CRAWFORD | Offense stalls, but Louisville women beat Virginia to close in on ACC title
The Louisville women's basketball team played stifling defense to beat Virginia 51-39 despite a tough night on the offensive end. The win boosts Louisville to 28-2 and within one win of an ACC regular-season title.
LOUISVILLE, Ky. (WDRB) – The final games of a regular season, for a team that has been as good all year as the University of Louisville women’s basketball team, can be like the final strides of a marathon.
You’re glad to be finished, but the form might not be picture perfect.
Since an 11-point loss at Connecticut on Feb. 11, the Cardinals have taken care of business, winning back-to-back games on the road before returning home for a 51-39 rock-fight win over Virginia in the KFC Yum! Center.

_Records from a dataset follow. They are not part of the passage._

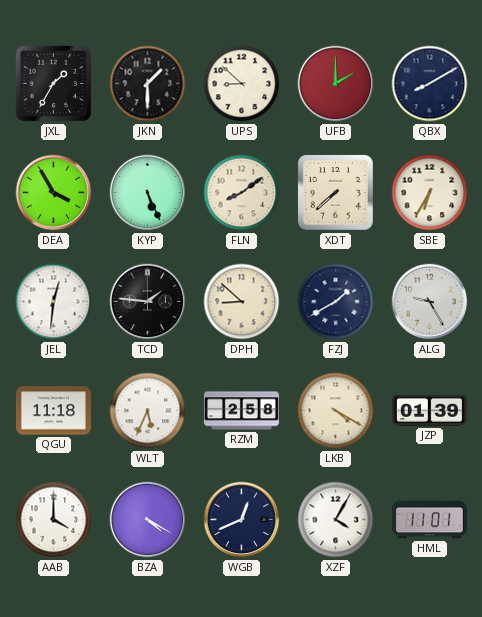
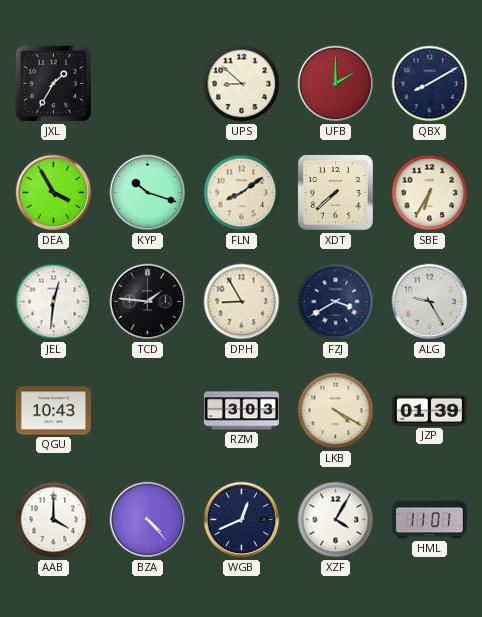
JKN: 1:30 -> none
KYP: 5:26 -> 10:18
DPH: 8:52 -> 8:55
FZJ: 1:40 -> 3:40
QGU: 11:18 -> 10:43
WLT: 5:34 -> none
RZM: 2:58 -> 3:03
BZA: 4:20 -> 4:23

No, that wasn’t a men’s score. Louisville locked down the Cavaliers, forced them into 21 turnovers and 13 made baskets, and gave up just six points in the second quarter and eight in the third.

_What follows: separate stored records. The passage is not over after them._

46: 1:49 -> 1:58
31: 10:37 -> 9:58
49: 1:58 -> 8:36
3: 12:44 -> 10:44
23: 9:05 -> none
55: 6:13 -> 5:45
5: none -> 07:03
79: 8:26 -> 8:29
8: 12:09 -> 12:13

Normally, that kind of equation would add up to one of those embarrassing blowout kind of scores. But Louisville was out of sync offensively, shot just 38 percent for the game and was outrebounded by four. After a Jazmine Jones free throw with 49 seconds left, Walz, an expert practitioner of sarcasm, turned to his bench and said, "Woohoo! We scored 50!"
“We have terrible tempo right now,” Walz said after the game. “The ball is sticking in people’s hands right now, we’re not getting it moving. It’s something we’ve tried to address and we’ll try it again tomorrow. We’re like Spalding ball-testers. We’re dribbling to see if there’s air in it, for no reason. When we move it, we’re really good. But when we hold it and just stare, and then we all stand, you can’t get anything going. We’ve talked to them about it, and now we just have to figure out a way to get back to what we were doing two weeks ago. . . . It’s not that we can’t do it. You’ve just got to come to practice and practice with the same tempo you’re going to try to play with.”
In spite of that, the game was never in doubt for Louisville, which led by 18 for a stretch in the fourth quarter. The Cardinals had given up only 30 points before a late Virginia run in the final two minutes.
Virginia hit its first three pointer less than a minute into the game, then missed 16 in a row before making another at the 2:00 mark. The Cavaliers went just 2-19 from beyond the arc in the game.
“We did a really good job of knowing where shooters are,” Walz said. “We let (them) get the one three starting off the game, but after that I thought we did a great job of making sure we were there on the catch and really contesting. . . . But you’ve got to be able to rebound and box out and we didn’t do that.”
Asia Durr, playing on a sprained ankle, had 13 points, seven rebounds and two assists to lead the Cardinals. Myisha Hines-Allen, nursing an injured hip, had seven points and eight rebounds. But the pair combined for just 8 of 27 shooting. The rest of the team was 11 for 23.
Walz said he expected Durr to play, but added, “If you come out, you play hard. What I tell them is if you’re hurt, fine, I’ll sub for you. But if you’re going to go out there, you’ve got to give it everything, because we have some really talented players and when they play at a high level effort-wise, they’re really good. But you just can’t go out half-speed and expect it to work.”
Walz said the team will get back to work on its offensive stagnation, with a Sunday afternoon home game against Pittsburgh. A win will give the Cardinals their first-ever Atlantic Coast Conference regular-season title. It also would be the first conference title in Walz’s career.
Walz, however, was more worried about his offense than any kind of celebration.
“I wish I had the answer, because we looked so good two weeks ago, just ball movement, getting it moving, making people chase us,” Walz said. “That’s what I tell them: You’ve got to make the defense chase us. We’re not making good reads. We try to get a little ball reversal, but they’re not guarding Jaz (Jones), which is fine, but we try to dribble at her and she back cuts and we try to throw it to her, but she’s not guarded, so when you throw her the back-door pass you’re throwing it right to them. Instead of having her cut through, dribble hand-off, dive, replace. So we’ve got to learn from some film.”
Still, the effort was enough to improve Louisville’s record to 28-2 and earn it a chance at winning the ACC regular season, with only a win over a Pittsburgh team that is 7-21 overall and 2-13 in the league standing in their way. Louisville beat Pittsburgh 77-51 on Jan. 18.
“It’s a huge game for us, no question about it,” Walz said. “There’s an ACC championship on the line. . . . Pitt is going to come in here and grind it out and fight. So if our kids come in here and think we just won an ACC championship then shame on us, because we’ll get beat on Sunday, and that would be an awfully bitter pill to swallow.”
NOTE: Walz had promised to donate a dollar to the Kay Yow Cancer Fund, and had gotten an anonymous donor and a local company to do the same, for every fan over 10,000 that showed up for Thursday’s game. The attendance, however, only reached 8,434.